Count the lines in the listing below that contain the string "center", with case counting, and give only the number.

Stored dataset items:

»»

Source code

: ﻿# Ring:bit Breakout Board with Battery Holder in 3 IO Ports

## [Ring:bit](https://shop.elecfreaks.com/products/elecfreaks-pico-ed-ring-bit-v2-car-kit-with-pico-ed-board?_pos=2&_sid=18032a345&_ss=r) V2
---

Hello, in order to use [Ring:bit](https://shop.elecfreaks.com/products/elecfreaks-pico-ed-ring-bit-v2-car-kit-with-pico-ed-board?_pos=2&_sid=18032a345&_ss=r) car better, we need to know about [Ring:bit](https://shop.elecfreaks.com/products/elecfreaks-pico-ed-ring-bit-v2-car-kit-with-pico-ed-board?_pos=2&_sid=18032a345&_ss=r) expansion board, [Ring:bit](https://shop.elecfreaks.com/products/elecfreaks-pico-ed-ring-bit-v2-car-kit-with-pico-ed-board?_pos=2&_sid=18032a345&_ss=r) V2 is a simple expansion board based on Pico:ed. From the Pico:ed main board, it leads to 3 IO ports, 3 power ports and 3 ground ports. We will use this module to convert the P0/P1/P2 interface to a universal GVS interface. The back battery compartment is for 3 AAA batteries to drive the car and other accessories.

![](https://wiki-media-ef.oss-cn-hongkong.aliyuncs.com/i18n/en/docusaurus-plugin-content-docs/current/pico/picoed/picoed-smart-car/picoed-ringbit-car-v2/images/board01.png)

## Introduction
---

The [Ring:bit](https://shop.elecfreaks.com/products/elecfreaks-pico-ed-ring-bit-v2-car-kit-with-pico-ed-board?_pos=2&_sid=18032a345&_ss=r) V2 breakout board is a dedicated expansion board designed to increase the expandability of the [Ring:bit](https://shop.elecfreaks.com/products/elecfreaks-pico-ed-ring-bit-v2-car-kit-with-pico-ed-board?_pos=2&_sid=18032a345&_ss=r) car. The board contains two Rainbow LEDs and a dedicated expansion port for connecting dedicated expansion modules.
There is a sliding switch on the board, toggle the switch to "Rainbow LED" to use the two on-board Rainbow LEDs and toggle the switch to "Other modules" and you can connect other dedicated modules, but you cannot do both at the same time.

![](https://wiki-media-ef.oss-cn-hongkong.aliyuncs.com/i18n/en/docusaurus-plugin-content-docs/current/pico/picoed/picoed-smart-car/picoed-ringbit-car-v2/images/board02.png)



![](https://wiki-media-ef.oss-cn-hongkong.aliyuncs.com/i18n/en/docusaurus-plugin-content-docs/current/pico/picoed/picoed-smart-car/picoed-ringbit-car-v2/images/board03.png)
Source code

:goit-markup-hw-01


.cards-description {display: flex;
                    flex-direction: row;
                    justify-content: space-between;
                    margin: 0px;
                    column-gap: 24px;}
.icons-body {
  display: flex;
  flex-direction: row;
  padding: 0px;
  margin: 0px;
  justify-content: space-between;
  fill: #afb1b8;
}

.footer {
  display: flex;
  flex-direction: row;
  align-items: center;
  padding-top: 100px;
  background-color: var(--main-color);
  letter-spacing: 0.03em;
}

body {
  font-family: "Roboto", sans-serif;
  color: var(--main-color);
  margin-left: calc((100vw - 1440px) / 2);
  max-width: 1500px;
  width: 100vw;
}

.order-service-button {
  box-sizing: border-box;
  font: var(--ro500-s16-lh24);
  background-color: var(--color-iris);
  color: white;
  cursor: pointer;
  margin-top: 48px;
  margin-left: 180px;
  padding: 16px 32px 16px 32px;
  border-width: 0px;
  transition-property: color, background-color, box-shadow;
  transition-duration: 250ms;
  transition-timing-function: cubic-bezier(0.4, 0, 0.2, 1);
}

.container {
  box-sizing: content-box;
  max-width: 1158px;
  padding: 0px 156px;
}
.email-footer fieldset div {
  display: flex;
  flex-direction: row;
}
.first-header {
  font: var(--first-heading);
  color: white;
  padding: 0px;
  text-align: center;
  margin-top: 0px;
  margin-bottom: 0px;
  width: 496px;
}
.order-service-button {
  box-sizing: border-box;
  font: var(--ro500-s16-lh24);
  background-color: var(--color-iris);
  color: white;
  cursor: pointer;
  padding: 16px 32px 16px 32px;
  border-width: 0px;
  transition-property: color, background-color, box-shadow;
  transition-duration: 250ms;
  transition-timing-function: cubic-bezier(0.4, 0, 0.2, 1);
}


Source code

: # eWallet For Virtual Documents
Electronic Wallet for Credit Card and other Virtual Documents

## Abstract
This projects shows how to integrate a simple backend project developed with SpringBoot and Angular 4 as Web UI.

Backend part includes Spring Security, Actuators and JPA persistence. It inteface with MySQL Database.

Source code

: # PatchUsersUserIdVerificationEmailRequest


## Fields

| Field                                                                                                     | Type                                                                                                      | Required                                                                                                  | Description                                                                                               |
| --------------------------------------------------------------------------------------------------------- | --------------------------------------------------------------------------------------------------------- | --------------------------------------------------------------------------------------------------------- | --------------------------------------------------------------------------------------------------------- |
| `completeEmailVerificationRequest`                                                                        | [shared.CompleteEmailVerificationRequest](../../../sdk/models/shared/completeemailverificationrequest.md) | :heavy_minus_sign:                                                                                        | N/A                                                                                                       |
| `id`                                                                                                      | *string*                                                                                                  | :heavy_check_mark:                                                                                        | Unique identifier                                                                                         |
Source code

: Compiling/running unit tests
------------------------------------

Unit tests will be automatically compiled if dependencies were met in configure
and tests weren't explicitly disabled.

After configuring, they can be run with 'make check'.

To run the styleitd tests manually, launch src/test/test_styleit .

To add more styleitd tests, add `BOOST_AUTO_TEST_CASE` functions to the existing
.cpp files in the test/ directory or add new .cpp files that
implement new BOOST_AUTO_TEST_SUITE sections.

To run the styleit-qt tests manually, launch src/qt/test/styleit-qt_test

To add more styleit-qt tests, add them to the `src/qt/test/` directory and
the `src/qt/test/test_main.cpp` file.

««

▸ SOLUTION TO THE EXERCISE: 2